Fix. Replaced the synthetic fixture with four real-world project profiles (54 named packages with realistic Requires-Dist graphs served from a local fixture HTTP server). Added side-by-side benchmarks against uv and four TestCompatibility_* tests that verify both tools resolve to identical package→version maps.

The four profiles:

ProfileDirect depsTransitive total
fastapi-app518
django-app615
datascience418
cli-tool514

Numbers.

BenchmarkLockBunpy_FastAPI       ~58 ms/op   (18 packages)
BenchmarkLockUV_FastAPI          ~129 ms/op
  → bunpy 2.2× faster

BenchmarkLockBunpy_Django        ~43 ms/op   (15 packages)
BenchmarkLockUV_Django           ~113 ms/op
  → bunpy 2.6× faster

BenchmarkLockBunpy_DataScience   ~48 ms/op   (18 packages)
BenchmarkLockUV_DataScience      ~175 ms/op
  → bunpy 3.6× faster

BenchmarkLockBunpy_CLI           ~54 ms/op   (14 packages)
BenchmarkLockUV_CLI              ~98 ms/op
  → bunpy 1.8× faster

Reproduce with:

go test -bench=. -benchmem -benchtime=3s -count=3 ./benchmarks/compare/

uv benchmarks skip gracefully if uv is not in PATH.

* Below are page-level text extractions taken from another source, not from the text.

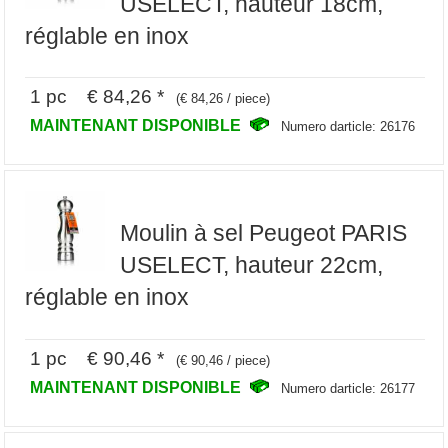
USELECT, hauteur 18cm,
réglable en inox
1 pc € 84,26 *
(€ 84,26 / piece)
MAINTENANT DISPONIBLE
Numero darticle: 26176
Moulin à sel Peugeot PARIS
USELECT, hauteur 22cm,
réglable en inox
1 pc € 90,46 *
(€ 90,46 / piece)
MAINTENANT DISPONIBLE
Numero darticle: 26177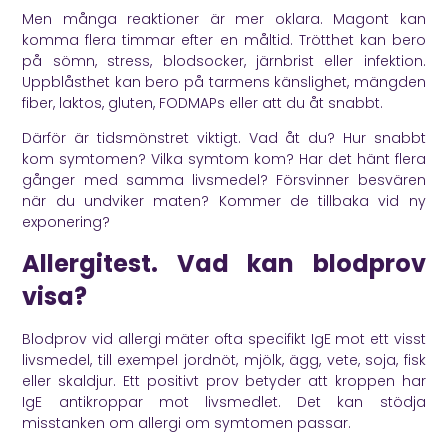
Men många reaktioner är mer oklara. Magont kan
komma flera timmar efter en måltid. Trötthet kan bero
på sömn, stress, blodsocker, järnbrist eller infektion.
Uppblåsthet kan bero på tarmens känslighet, mängden
fiber, laktos, gluten, FODMAPs eller att du åt snabbt.
Därför är tidsmönstret viktigt. Vad åt du? Hur snabbt
kom symtomen? Vilka symtom kom? Har det hänt flera
gånger med samma livsmedel? Försvinner besvären
när du undviker maten? Kommer de tillbaka vid ny
exponering?
Allergitest. Vad kan blodprov
visa?
Blodprov vid allergi mäter ofta specifikt IgE mot ett visst
livsmedel, till exempel jordnöt, mjölk, ägg, vete, soja, fisk
eller skaldjur. Ett positivt prov betyder att kroppen har
IgE antikroppar mot livsmedlet. Det kan stödja
misstanken om allergi om symtomen passar.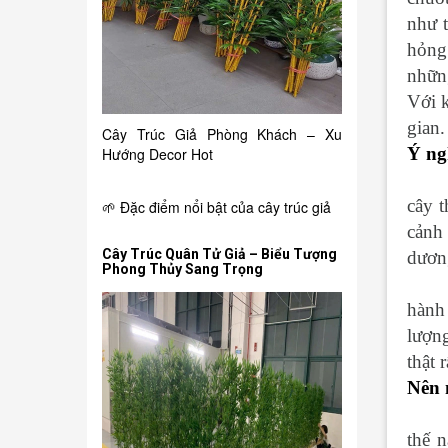
như 
hỏng
những
Với 
gian.
Cây Trúc Giả Phòng Khách – Xu
Ý ng
Hướng Decor Hot
cây 
🌱 Đặc điểm nổi bật của cây trúc giả
cảnh 
Cây Trúc Quân Tử Giả – Biểu Tượng
dương
Phong Thủy Sang Trọng
hành
lượn
thật r
Nên 
thế 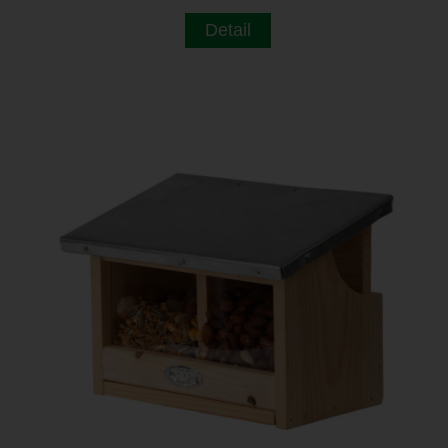
Detail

Compatibility. All four TestCompatibility_* tests pass — bunpy and uv agree on every package→version pair for each profile. The resolver produces identical lockfiles despite taking 1.8–3.6× less time.


Summary table

RungVersionRoot causeBeforeAfter
B-1v0.12.2Sequential wheel install~65 ms / 47 pkgs~51 ms (−22%)
B-2v0.12.3Resolver blocks on each page fetch~14 ms (fixture)~11 ms
B-3v0.12.4PyPI concurrency cap = 4~4.8 s cold~3.1 s cold (−35%)
B-4v0.12.5Unbounded goroutines in test runner14 ms / 100 tests14 ms (stable peak memory)
B-6v0.12.6Static coverage estimaten/a (infra)real line counts (gocopy v0.6 pending)
B-7v0.12.7Full rebuild every bunpy build~14 ms~8 ms hit / ~55 µs hash check
B-8v0.12.840+ module factories on every start~8 ms~7.2 ms (-c "pass")
B-9v0.12.10uv comparison on real-world profilesn/a (new benchmark)1.8–3.6× faster than uv across 4 profiles

Machine: Apple M4, macOS, Go 1.26. Fixture benchmarks use the in-process index and pre-opened wheels; they measure pure Go-level overhead, not network latency.

What is next

The v0.12.x cycle improved every bottleneck on the inventory. Two remain partially addressed:

initBuiltins() cost. The goipy interpreter builds its full builtin namespace on every New() call from a 1715-line function. This accounts for a significant fraction of the 7 ms we could not eliminate from startup. The fix requires a change in the goipy repo (lazy builtin registration or a pre-built immutable builtins table). We have filed the issue and it is on the goipy v1.x roadmap.

gocopy call-expression support. The coverage instrumentation injects __cov_hit__(file, lineno) calls, but gocopy v0.5 cannot compile call-expression statements. Coverage hit counts will populate automatically once gocopy v0.6 ships the missing support.

v0.13.x will focus on runtime correctness: stdlib parity (263/263 modules), WebSocket, SQLite built-in, and type stubs.